## Task brief
Although the entries contain pictures, your copy should hold only their exact text.

[Supplied data Boundary: Start]

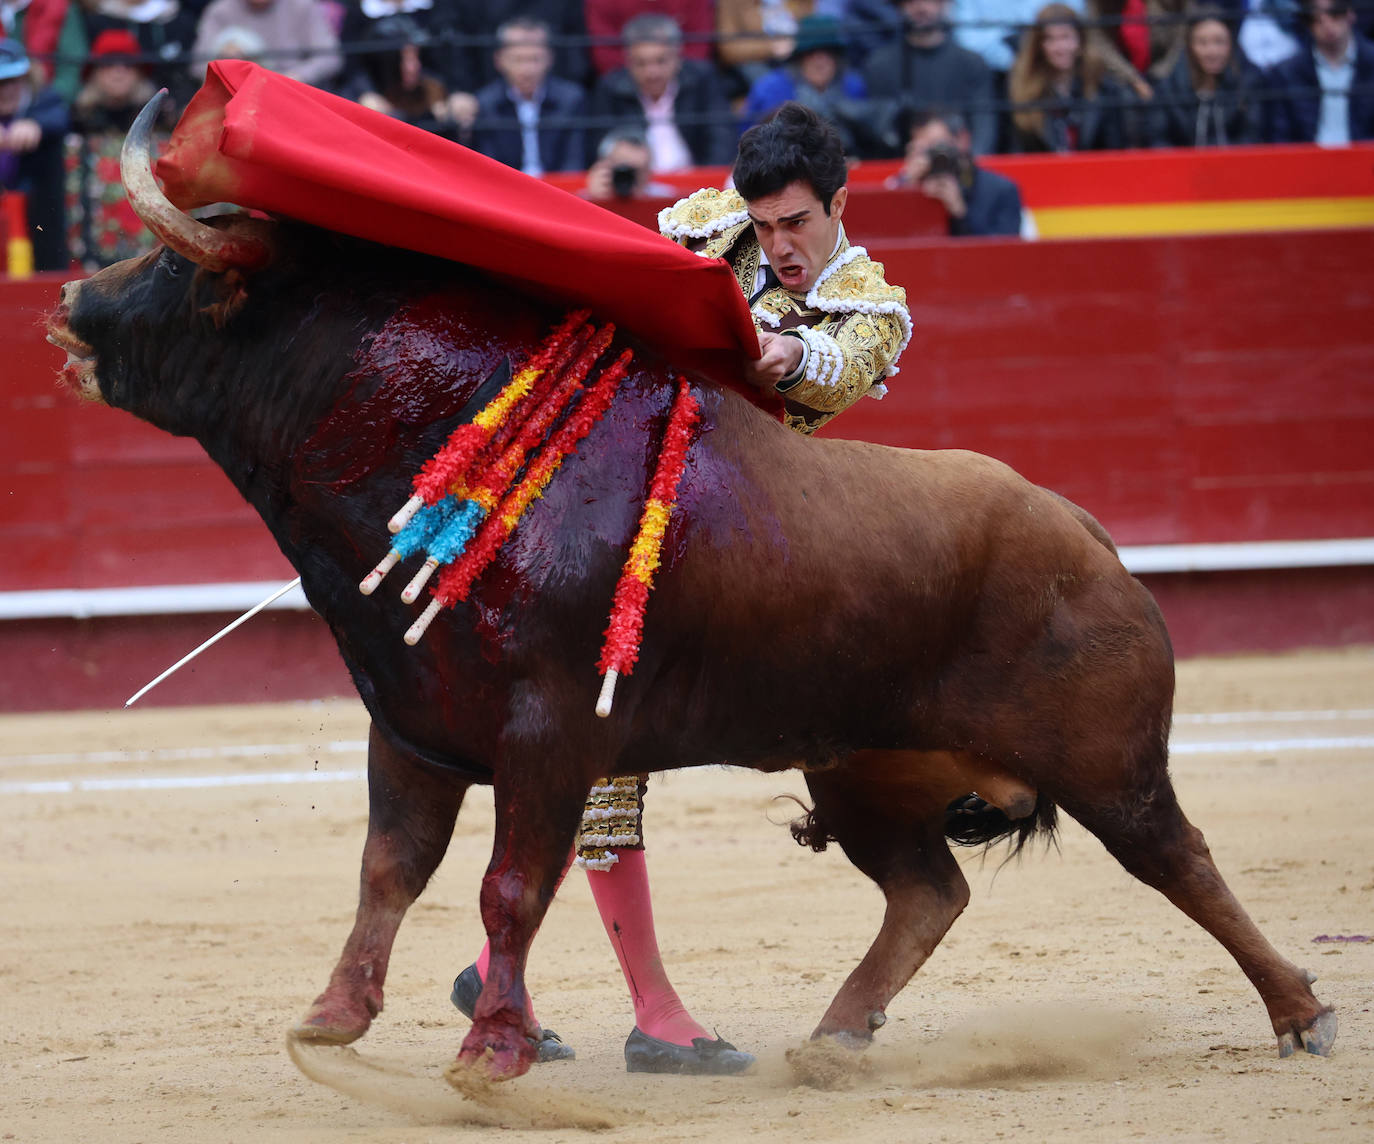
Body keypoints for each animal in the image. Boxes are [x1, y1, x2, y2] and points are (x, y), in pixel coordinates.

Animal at [42, 107, 1330, 1082]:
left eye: (175, 263)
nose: (67, 305)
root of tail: (1089, 534)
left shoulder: (549, 734)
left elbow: (511, 884)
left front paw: (491, 1051)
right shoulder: (410, 718)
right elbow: (389, 870)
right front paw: (334, 1019)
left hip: (1107, 762)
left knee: (1182, 860)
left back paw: (1300, 1013)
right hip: (866, 767)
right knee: (929, 890)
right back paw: (829, 1038)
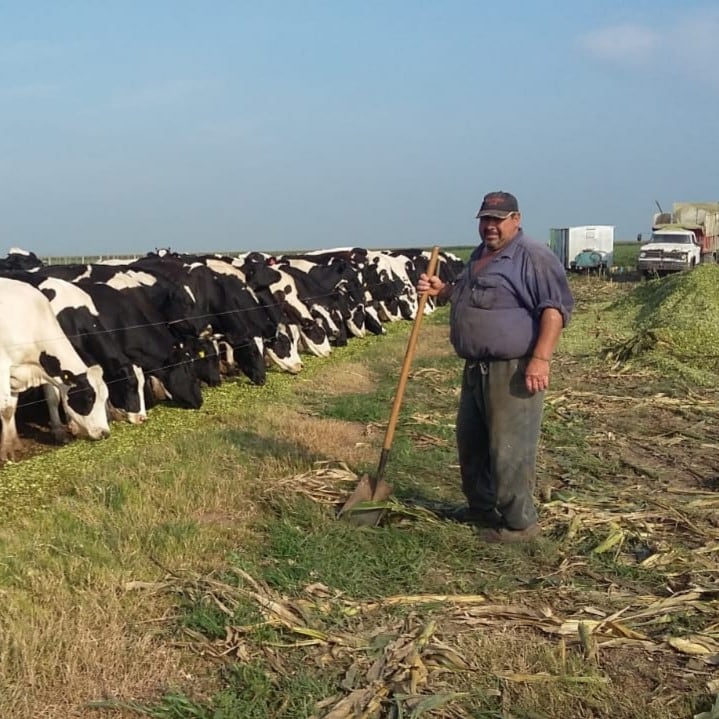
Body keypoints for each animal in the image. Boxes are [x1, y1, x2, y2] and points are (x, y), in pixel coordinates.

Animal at [0, 278, 111, 458]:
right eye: (88, 398)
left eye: (105, 396)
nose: (105, 433)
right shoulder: (3, 368)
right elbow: (6, 409)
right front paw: (7, 451)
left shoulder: (19, 373)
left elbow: (18, 405)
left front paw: (15, 443)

[Supplied data Boundary: End]

## Task answer
Body keypoints for each animal in the image. Boxes are [x1, y1, x2, y2] and points are (x, y), in pixel coordinates.

Animal at [42, 107, 1330, 1082]:
left eye: (175, 263)
nose: (67, 305)
root of tail: (1089, 534)
left shoulder: (549, 734)
left elbow: (511, 884)
left front paw: (491, 1051)
right shoulder: (410, 718)
right elbow: (389, 870)
right front paw: (334, 1019)
left hip: (1107, 762)
left knee: (1182, 860)
left back paw: (1300, 1013)
right hip: (866, 767)
right knee: (929, 890)
right back paw: (829, 1038)
Body keypoints for each animal in the image. Boxes are [x1, y1, x2, y2] and points are (x, y), in pixel coordinates.

Animal at [0, 278, 111, 458]:
right eye: (88, 398)
left eye: (105, 396)
nose: (105, 433)
right shoulder: (3, 368)
right elbow: (6, 409)
right front paw: (7, 451)
left shoulder: (19, 373)
left elbow: (18, 405)
left front paw: (15, 443)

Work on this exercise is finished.